Translate

Thursday, July 11, 2013

Saya Nggak Tahu Gimana Caranya Menghilangkan Perasaan Insecure :D

Saya ini blogger yang paling enggak kreatif sedunia mungkin. Alasan saya lama nggak update blog ini, karena saya sama sekali nggak punya ide mau nulis apa. Blogwalking kesana-kemari, bukanya terinspirasi malah mengiri sama blogger-blogger lain yang oke punya, yang bisa-bisaan update setiap hari, dengan mood tulisan yang tetap stabil dan enak dibaca. Jiper deh saya.

Tapi kemarin, ada satu tulisan dari salah satu blogger favorit saya yang menggerakan saya untuk menulis lagi. Si blogger cerita tentang Insecurity. Post blogger tersebut bisa dilihat di sini. Bukan hanya tulisan si blogger yang mendorong saya, tapi juga karena kemudian seorang teman yang kebetulan membaca juga tulisan tersebut mengajak saya ngobrol tentang topik itu.

Menurut saya semua orang pasti punya lah sesuatu yang membuat dia enggak pede dengan dirinya sendiri. Sayapun punya. Kebetulan saya dilahirkan dengan fisik yang tidak sempurna. Bukan, saya nggak ngomongin soal estetika, tapi saya ngomongin fungsi tubuh. Saya terlahir dengan cacat pada tangan kiri dan telinga kanan. Bentuknya sih biasa aja. Tapi tangan kiri dan telinga kanan saya nggak bisa melakukan fungsinya. Tangan kiri saya nggak bisa diangkat, kecuali dengan bantuan dari tangan kanan atau penyangga. Sedangkan telinga kanan saya tuli nyaris total.
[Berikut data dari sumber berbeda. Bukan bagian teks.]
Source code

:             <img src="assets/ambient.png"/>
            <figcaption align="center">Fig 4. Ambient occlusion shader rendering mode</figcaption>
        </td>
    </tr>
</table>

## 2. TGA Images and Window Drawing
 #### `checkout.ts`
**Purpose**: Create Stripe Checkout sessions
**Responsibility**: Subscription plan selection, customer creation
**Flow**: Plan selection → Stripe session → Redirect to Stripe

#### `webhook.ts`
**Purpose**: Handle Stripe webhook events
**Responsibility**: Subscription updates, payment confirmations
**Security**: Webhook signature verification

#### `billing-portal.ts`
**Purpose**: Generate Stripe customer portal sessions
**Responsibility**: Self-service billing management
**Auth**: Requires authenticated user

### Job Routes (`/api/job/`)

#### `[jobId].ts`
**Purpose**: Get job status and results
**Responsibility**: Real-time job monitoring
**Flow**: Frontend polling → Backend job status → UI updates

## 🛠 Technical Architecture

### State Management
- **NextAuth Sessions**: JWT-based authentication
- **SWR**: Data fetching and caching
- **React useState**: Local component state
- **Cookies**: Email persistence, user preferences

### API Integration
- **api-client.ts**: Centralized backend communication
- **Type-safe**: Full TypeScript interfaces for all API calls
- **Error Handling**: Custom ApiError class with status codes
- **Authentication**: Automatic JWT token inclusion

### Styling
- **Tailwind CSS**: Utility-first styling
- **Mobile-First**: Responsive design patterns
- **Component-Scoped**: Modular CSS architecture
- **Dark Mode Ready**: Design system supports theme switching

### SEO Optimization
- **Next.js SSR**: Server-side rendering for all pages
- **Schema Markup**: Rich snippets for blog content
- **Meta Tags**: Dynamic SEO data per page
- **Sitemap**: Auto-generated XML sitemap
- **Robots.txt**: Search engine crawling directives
Tapi saya sangat-sangat beruntung karena didikan dan lingkungan saya nggak mengijinkan saya tenggelam dalam perasaan insecure. Sejak kecil, saya nggak pernah diperlakukan berbeda oleh bapak ibu saya hanya karena tangan kiri saya nggak aktif. Saya tetep aja disuruh menyapu, dibiarkan mengangkat barang-barang berat walau saya kerepotan dan dengan satu tangan, dibiarkan belajar memakai kaos sendiri bagaimanapun susahnya. Dulu waktu kecil, saya pernah menangis karena frustasi nggak bisa pakai kaos sendiri :D.

Usaha dari diri saya sendiri dan usaha keluarga saya untuk memperlakukan saya dengan normal membuahkan hasil. Meski dengan cacat-cacat yang bisa dikatakan fatal, saya bisa hidup sendiri sekarang, lain kota dengan orang tua saya. Saya bisa naik kendaraan bermotor sendiri dan melakukan banyak hal sendiri.

Saat ini, kalau saya bertemu atau berkenalan dengan orang baru, nggak ada yang sadar kalau saya mempunyai kekurangan-kekurangan itu. Karena saya membawa diri saya dengan normal. Karena saya tahu kalau saya normal, hanya dengan sedikit kekurangan nggak penting. Kecuali orang tersebut jeli. Misalnya: saya hanya mengangkat telpon dengan tangan kanan dan hanya meletakkan di telinga kiri, walau saya hanya memasang headset di telinga kiri tapi saya tetap nggak bisa diajak bicara, saya nggak bisa nyetir mobil manual, saya lebih nyaman berada di sebelah kanan orang karena dengan begitu saya akan mendengar kalau dia ngomong dengan pelan. Dan lain-lain. Dan lain-lain.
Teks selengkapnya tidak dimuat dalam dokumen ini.